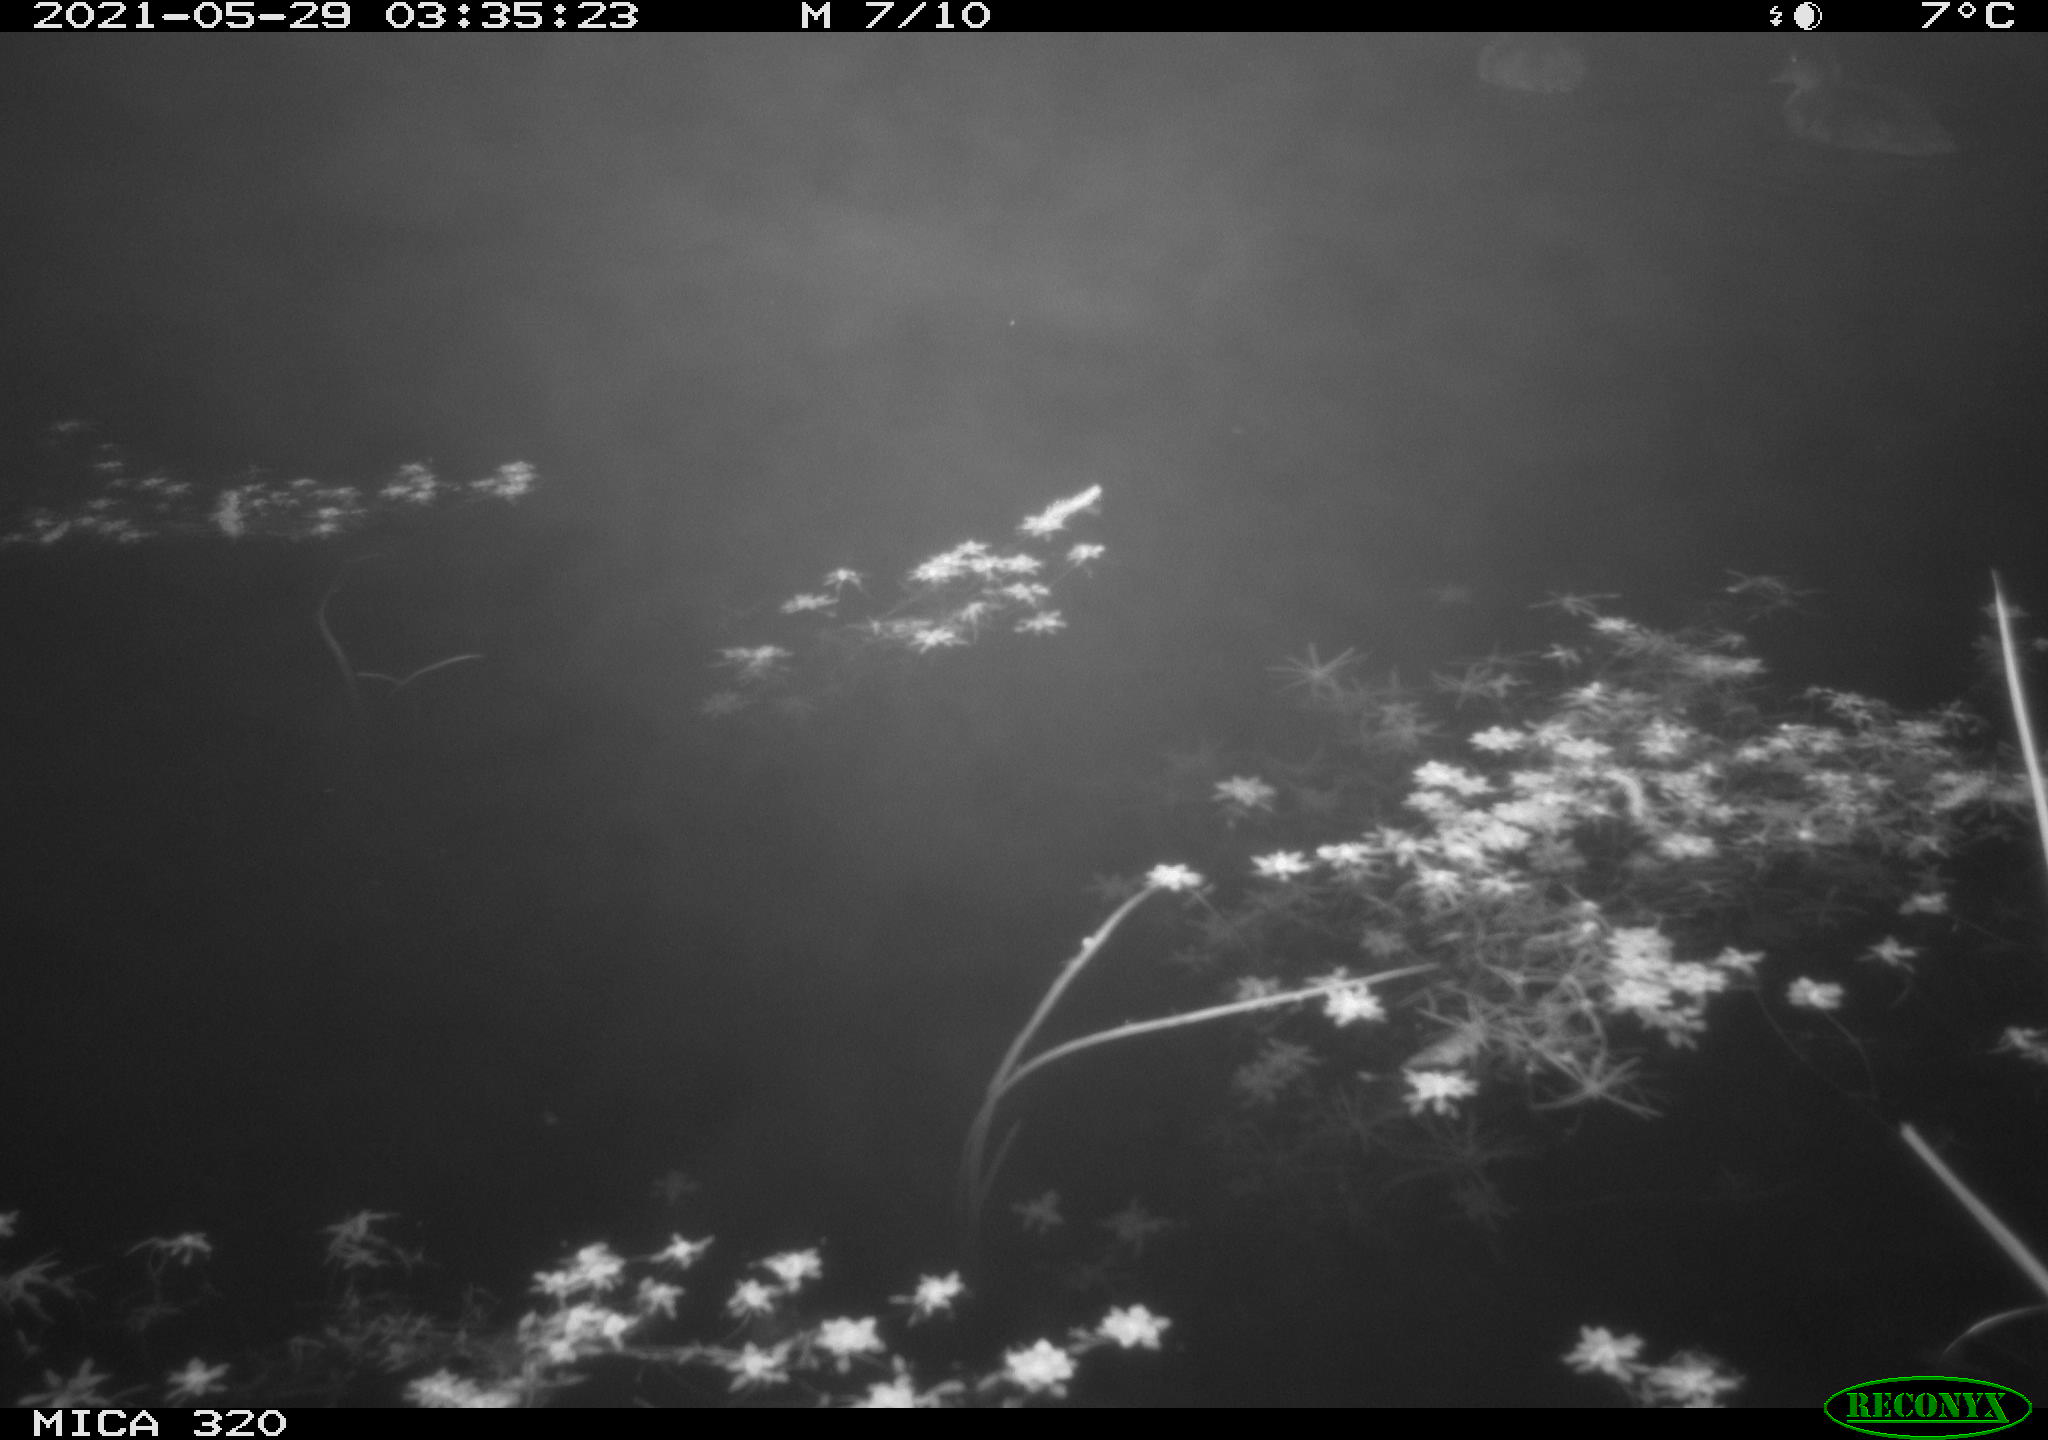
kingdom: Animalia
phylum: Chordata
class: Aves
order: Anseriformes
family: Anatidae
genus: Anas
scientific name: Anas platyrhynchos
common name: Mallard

######

Requirement: Please render every line of the records above as a Markdown table with two columns, No. and Entry, giving each row a number and skipping blank lines. Leave the pictures out of the table.

Output of the exercise:
| No. | Entry |
|---|---|
| 1 | kingdom: Animalia |
| 2 | phylum: Chordata |
| 3 | class: Aves |
| 4 | order: Anseriformes |
| 5 | family: Anatidae |
| 6 | genus: Anas |
| 7 | scientific name: Anas platyrhynchos |
| 8 | common name: Mallard |